--- BEGIN Working data ---

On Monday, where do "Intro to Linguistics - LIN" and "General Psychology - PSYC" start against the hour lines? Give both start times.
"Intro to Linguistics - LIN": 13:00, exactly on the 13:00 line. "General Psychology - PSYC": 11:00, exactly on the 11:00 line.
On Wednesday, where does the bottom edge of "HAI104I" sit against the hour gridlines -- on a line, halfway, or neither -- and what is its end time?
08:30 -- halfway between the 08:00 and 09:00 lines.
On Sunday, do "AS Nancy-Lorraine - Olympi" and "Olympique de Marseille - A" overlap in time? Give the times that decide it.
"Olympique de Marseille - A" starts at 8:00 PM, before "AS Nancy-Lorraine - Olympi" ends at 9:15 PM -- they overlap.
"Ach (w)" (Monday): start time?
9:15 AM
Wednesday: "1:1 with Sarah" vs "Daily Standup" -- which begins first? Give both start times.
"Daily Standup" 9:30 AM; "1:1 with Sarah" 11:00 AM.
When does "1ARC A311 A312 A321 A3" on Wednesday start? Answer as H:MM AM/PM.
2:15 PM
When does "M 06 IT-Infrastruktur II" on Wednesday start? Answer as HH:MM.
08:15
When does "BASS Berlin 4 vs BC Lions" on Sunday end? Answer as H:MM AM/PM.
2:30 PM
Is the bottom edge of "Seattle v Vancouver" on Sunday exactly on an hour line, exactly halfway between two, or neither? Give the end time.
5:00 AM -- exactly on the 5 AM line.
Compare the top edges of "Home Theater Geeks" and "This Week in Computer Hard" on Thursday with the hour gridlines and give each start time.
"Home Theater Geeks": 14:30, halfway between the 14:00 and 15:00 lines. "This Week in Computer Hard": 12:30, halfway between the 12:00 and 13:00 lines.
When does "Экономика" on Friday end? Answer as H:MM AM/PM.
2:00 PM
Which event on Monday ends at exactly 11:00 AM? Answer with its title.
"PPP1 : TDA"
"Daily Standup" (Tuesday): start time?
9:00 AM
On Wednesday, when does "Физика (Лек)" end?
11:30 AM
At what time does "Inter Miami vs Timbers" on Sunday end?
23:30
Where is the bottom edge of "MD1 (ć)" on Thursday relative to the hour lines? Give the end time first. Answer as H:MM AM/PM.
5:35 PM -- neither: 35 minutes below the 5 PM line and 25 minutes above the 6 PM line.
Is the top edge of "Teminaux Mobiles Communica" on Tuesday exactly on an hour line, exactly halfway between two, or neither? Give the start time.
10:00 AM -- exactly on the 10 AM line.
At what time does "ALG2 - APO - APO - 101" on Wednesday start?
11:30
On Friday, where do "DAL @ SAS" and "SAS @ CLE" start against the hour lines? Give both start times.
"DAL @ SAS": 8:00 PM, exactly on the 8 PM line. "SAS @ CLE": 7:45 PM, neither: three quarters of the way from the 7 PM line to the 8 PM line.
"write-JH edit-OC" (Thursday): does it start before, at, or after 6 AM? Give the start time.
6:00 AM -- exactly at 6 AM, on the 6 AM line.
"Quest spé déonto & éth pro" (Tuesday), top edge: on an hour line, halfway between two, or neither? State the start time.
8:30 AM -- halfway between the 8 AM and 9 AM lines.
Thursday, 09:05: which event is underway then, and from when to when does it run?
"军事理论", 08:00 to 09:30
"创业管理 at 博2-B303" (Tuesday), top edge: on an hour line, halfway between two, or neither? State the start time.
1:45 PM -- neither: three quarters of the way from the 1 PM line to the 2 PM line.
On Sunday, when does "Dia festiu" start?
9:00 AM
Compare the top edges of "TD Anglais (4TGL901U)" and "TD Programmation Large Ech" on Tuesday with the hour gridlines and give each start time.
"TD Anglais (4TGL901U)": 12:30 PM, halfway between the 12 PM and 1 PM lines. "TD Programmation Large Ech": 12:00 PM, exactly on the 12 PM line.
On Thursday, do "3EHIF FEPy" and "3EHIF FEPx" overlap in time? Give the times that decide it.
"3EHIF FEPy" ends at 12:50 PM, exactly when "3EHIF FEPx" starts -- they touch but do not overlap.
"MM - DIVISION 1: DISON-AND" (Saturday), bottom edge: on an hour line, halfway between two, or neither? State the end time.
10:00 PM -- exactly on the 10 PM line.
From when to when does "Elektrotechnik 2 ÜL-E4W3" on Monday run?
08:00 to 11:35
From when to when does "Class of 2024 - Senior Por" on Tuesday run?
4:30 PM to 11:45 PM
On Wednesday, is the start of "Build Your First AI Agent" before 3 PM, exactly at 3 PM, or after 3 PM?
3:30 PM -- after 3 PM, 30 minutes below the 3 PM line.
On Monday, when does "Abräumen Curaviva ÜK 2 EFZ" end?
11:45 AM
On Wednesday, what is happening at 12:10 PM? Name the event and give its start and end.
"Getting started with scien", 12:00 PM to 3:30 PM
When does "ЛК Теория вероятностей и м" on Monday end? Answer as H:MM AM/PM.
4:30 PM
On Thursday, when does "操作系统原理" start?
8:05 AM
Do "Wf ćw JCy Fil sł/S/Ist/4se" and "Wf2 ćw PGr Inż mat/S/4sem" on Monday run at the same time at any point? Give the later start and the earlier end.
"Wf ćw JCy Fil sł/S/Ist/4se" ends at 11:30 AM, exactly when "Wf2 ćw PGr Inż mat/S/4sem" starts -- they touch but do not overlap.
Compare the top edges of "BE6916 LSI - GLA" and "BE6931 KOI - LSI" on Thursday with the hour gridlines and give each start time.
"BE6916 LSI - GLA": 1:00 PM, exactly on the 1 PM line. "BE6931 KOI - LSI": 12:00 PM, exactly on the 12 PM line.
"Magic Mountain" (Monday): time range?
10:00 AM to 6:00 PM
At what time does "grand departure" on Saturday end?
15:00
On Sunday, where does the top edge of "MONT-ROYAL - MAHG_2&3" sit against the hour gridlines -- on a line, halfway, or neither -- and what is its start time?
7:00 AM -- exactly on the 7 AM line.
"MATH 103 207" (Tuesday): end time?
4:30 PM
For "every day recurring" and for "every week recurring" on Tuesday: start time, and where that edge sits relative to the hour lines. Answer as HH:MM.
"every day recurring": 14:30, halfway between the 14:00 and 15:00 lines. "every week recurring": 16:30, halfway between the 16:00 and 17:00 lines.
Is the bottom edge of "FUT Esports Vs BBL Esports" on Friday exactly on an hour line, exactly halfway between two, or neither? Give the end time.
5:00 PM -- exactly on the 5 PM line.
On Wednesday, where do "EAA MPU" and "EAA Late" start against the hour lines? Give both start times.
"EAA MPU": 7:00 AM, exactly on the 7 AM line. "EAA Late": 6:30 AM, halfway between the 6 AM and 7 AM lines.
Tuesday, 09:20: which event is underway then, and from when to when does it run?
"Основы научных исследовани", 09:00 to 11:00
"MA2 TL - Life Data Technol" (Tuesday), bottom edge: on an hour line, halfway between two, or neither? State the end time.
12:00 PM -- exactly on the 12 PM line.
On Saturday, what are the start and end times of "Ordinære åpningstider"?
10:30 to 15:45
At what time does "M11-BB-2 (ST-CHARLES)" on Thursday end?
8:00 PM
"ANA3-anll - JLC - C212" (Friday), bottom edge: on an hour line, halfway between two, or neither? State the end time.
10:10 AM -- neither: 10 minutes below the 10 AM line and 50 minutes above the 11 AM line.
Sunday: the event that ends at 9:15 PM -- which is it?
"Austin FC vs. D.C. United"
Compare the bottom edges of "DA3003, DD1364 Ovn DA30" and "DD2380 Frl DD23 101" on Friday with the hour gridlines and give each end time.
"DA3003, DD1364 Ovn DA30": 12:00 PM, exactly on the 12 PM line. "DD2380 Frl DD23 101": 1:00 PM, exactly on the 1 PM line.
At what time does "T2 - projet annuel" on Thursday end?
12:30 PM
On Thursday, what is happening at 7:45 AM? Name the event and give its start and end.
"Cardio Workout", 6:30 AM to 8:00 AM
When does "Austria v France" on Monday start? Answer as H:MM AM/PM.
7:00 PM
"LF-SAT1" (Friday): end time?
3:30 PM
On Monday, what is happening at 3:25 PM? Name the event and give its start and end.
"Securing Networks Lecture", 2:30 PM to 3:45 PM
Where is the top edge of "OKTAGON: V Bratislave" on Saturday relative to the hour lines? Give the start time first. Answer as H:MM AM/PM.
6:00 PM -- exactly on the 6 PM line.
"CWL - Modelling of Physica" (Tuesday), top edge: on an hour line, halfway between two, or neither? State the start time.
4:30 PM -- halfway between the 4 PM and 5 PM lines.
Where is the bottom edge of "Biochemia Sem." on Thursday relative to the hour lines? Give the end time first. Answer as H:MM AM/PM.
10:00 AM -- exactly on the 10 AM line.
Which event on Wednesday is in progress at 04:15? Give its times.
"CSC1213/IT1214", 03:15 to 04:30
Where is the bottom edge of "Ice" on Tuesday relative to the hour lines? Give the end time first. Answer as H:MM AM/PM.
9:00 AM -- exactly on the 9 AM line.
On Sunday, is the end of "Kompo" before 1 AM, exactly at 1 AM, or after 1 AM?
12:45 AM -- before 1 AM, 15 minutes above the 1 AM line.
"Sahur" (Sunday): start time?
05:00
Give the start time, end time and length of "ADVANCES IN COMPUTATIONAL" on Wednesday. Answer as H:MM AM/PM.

--- END Working data ---

Exercise requirements. Update the part of the records that opens with the line containing "(Friday), bottom edge: on" and closes with the line containing "FC vs. D.C." by changing "State" to "Give", leaving everything else unchanged. Return only those lines.

Task answer.
"ANA3-anll - JLC - C212" (Friday), bottom edge: on an hour line, halfway between two, or neither? Give the end time.
10:10 AM -- neither: 10 minutes below the 10 AM line and 50 minutes above the 11 AM line.
Sunday: the event that ends at 9:15 PM -- which is it?
"Austin FC vs. D.C. United"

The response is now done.